ADALET, BİRLİK ve SEVGİ ve ÖZGÜNLÜK
.....Oysa sizin 'temel içgüdü'nüz yaşamı sürdürme değil, adalet, birlik ve sevgidir. Bu, heryedeki bilinçli varlıkların güdüsüdür. Bu sizin hücresel belleğiniz, bu sizin güdüsel doğanızdır.
...
Eğer temel içgüdünüz, yaşamı sürdürmek olsaydı asla güdüsel olarak düşmekte olan bir çocuğu, boğulmakta olan bir adamı, hiç kimseyi hiç birşeyden kurtarmazdınız.

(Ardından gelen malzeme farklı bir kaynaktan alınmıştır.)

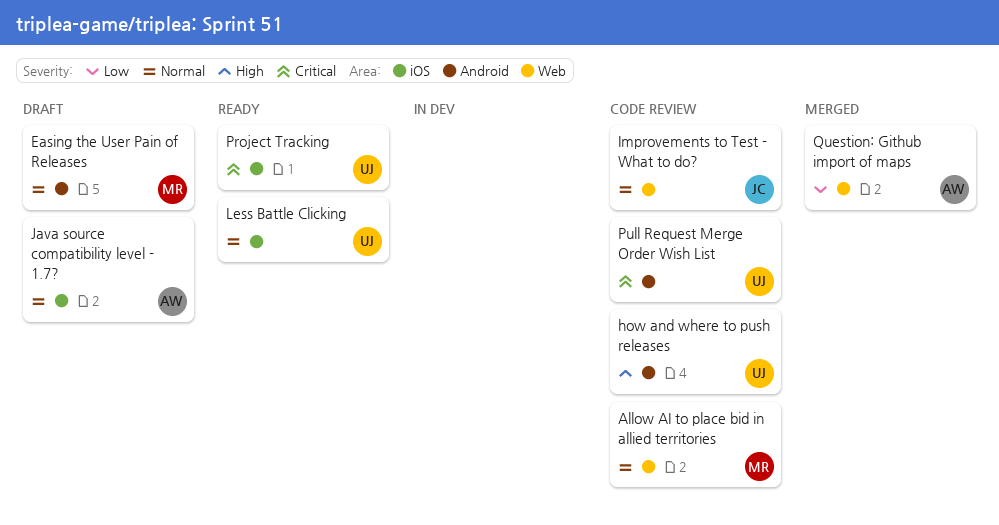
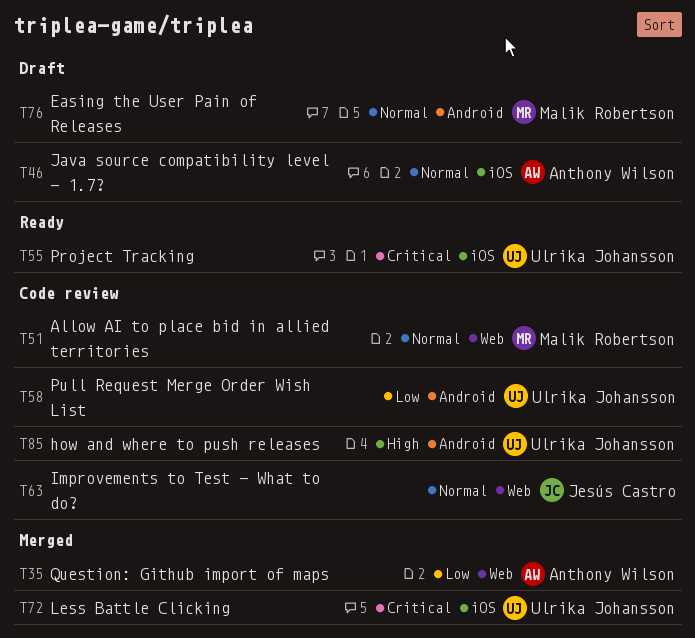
Less Battle Clicking, status: Ready -> Merged
Less Battle Clicking, priority: Normal -> Critical
Pull Request Merge Order Wish List, priority: Critical -> Low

Oysa temel güdünüzle davrandığınız için kendinizi tehlikeye atsanız bile, yaptığınızı düşünmeden yaparsınız.
Sizin içgüdünüz ve doğanız, Kim olduğunuzun özünü yansıtan adalet, birlik ve sevgidir.
Bunun toplumsal etkilerini görebilmek için "adil olmak" ile eşitlik arasındaki farkı görmeniz gerekir.

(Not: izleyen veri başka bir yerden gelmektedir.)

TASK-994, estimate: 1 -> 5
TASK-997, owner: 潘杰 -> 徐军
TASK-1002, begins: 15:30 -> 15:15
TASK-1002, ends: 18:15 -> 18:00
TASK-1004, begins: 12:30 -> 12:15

Eşitlik arayışı, bilinçli varlıkların temel içgüdüsü değildir.Hatta bunun tam zıddı doğrudur.
Tüm canlı varlıkların temel güdüsü, özgünlüklerini ifade etmektir, aynı olmak değil.

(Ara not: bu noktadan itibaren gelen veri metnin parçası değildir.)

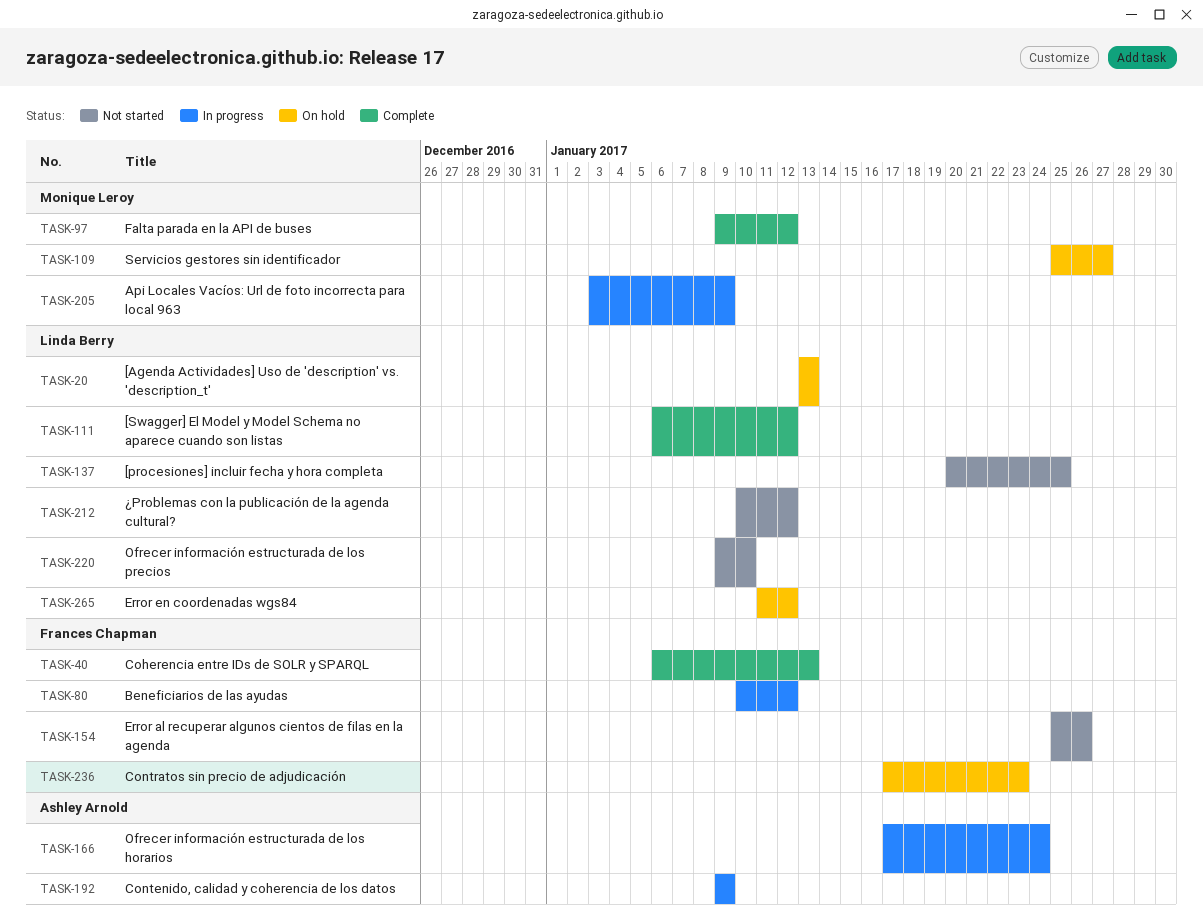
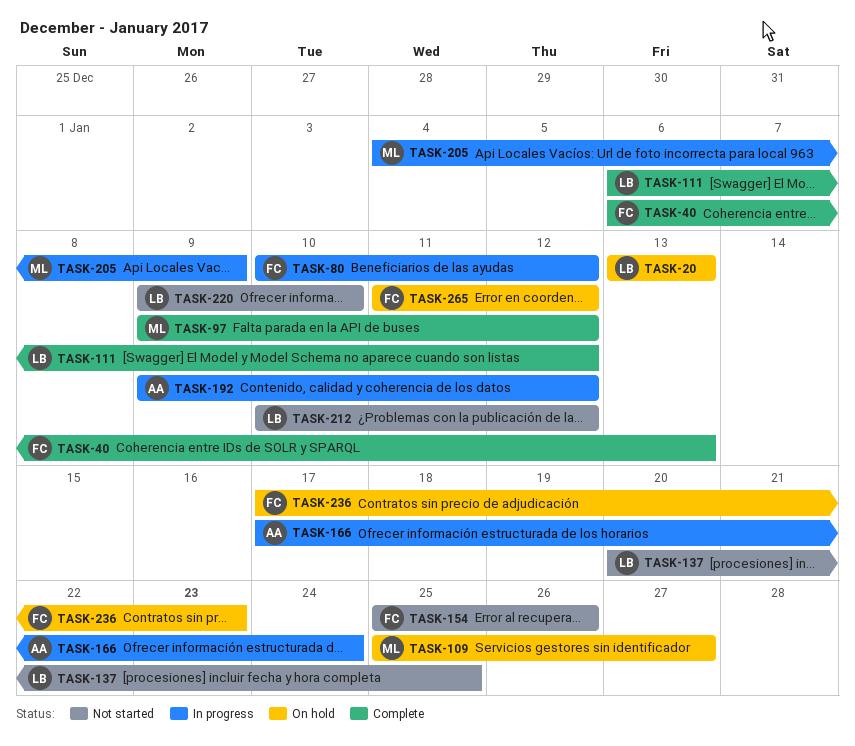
TASK-192, due: Jan 9 -> Jan 12
TASK-205, start: Jan 3 -> Jan 4
TASK-265, owner: Linda Berry -> Frances Chapman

İki varlığın gerçekten eşit olduğu bir toplum yaratmak hem imkansızdır hem de arzu edilir bir şey değildir. .....
Gerçekten adil olmanız için olanaklarda eşitlik yaratmalısınız, sonuçlarda eşitlik değil.
Herkesin aynı olduğu eşit toplum anlayışı, dışsal güçlerle ve yasalarla sağlandığında adillik ortadan kalkar. Gerçek yaratıcılık ortadan kalkar.
Yaratıcılık ise aydınlanmış varlıkların en yüksek amacıdır.